Forjado em titânio e aceso com química: Os materiais e sistemas únicos do Blackbird
Para suportar o calor extremo do voo, que passava de 316°C na fuselagem, o SR-71 foi construído com 93% de titânio. Em uma das maiores ironias da Guerra Fria, o material para construir o avião espião mais avançado do mundo foi comprado secretamente pela CIA da União Soviética, o principal adversário que ele deveria vigiar.
O motor também exigia soluções únicas. O combustível especial, JP-7, era tão estável que não podia ser aceso por uma vela comum. A ignição era feita quimicamente, com uma injeção de Trietilborano (TEB), uma substância que explode em contato com o ar, gerando uma chama verde que então acendia o combustível principal.
Como o motor do caça SR-71 Blackbird inspira a tecnologia hipersônica
Embora seu último voo tenha ocorrido há décadas, o legado do J58 está mais vivo do que nunca. Ele é reconhecido como o primeiro motor de ciclo combinado (TBCC) bem-sucedido da história, e os desafios que seus engenheiros resolveram são os mesmos enfrentados hoje no desenvolvimento de mísseis e aeronaves hipersônicas.
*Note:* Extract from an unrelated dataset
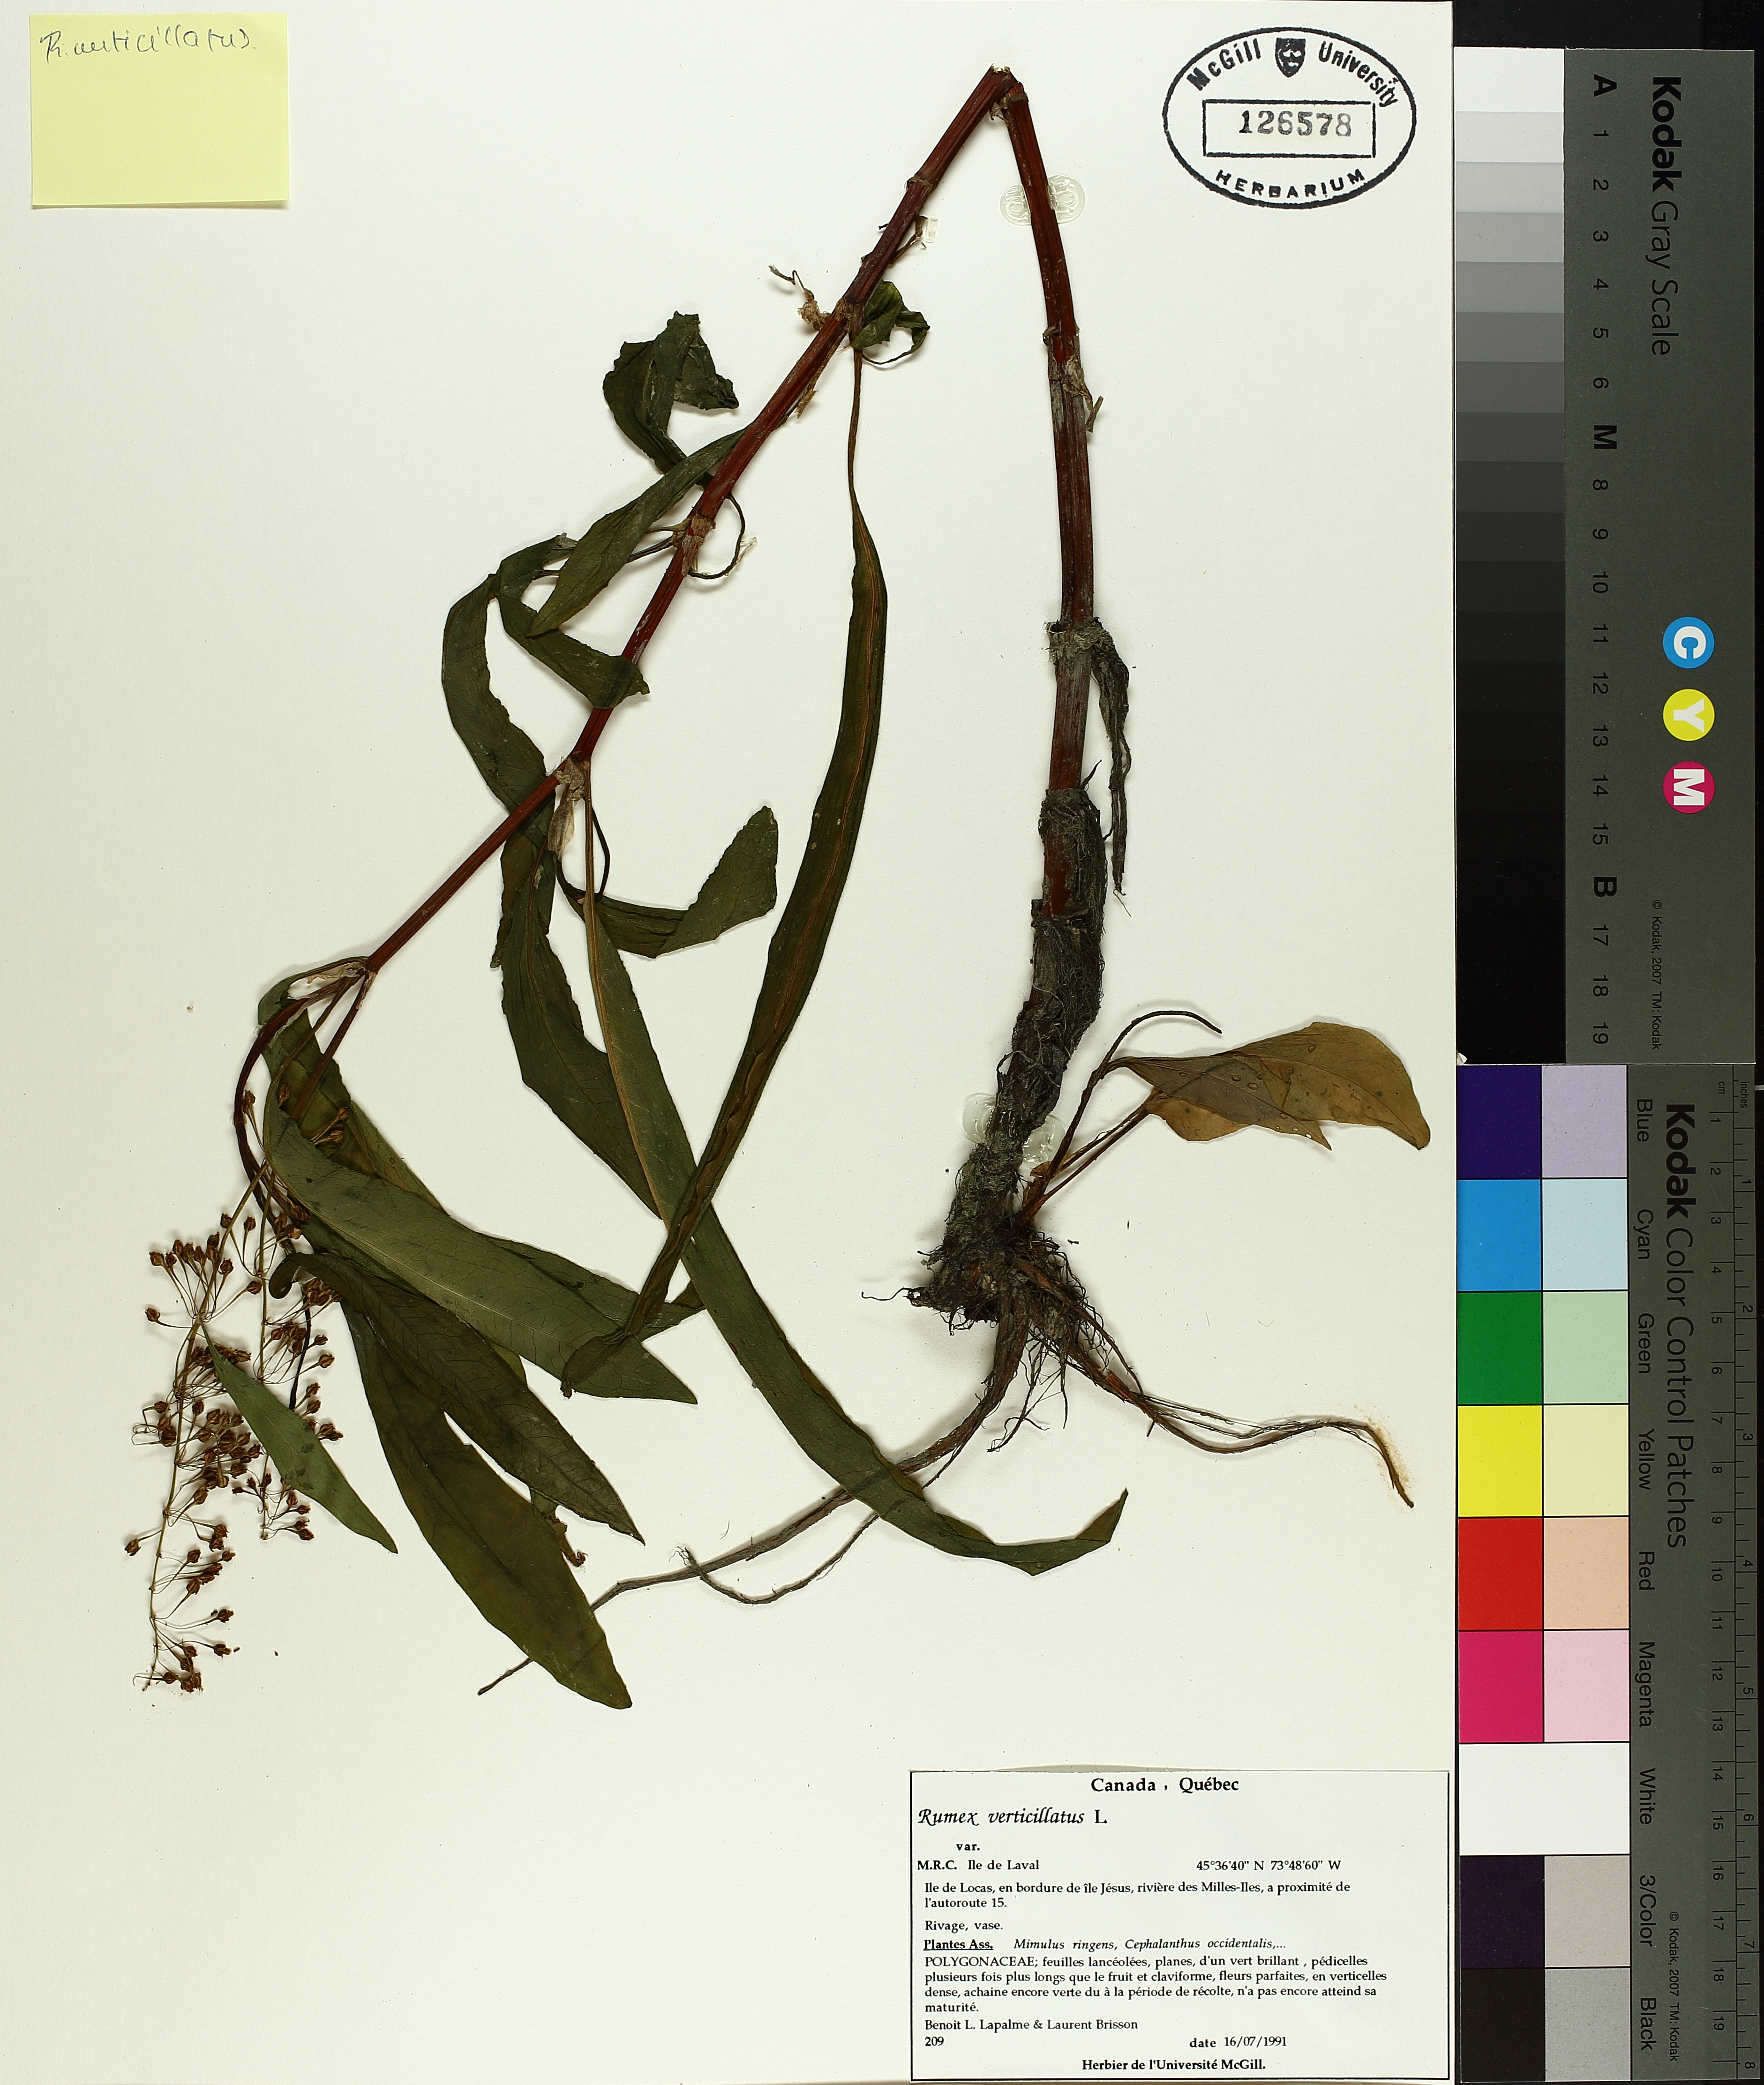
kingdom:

Programas de ponta, como o conceitual SR-72 “Filho do Blackbird” da Lockheed Martin e o motor “Chimera” da startup Hermeus, são descendentes diretos da filosofia do J58. Eles buscam combinar um motor a turbina para baixas velocidades com um ramjet ou scramjet para o voo hipersônico. O J58 não apenas provou que era possível, mas deixou um manual detalhado de como alcançar o voo sustentado em velocidades extremas, um roteiro que continua a guiar a engenharia aeroespacial em 2025.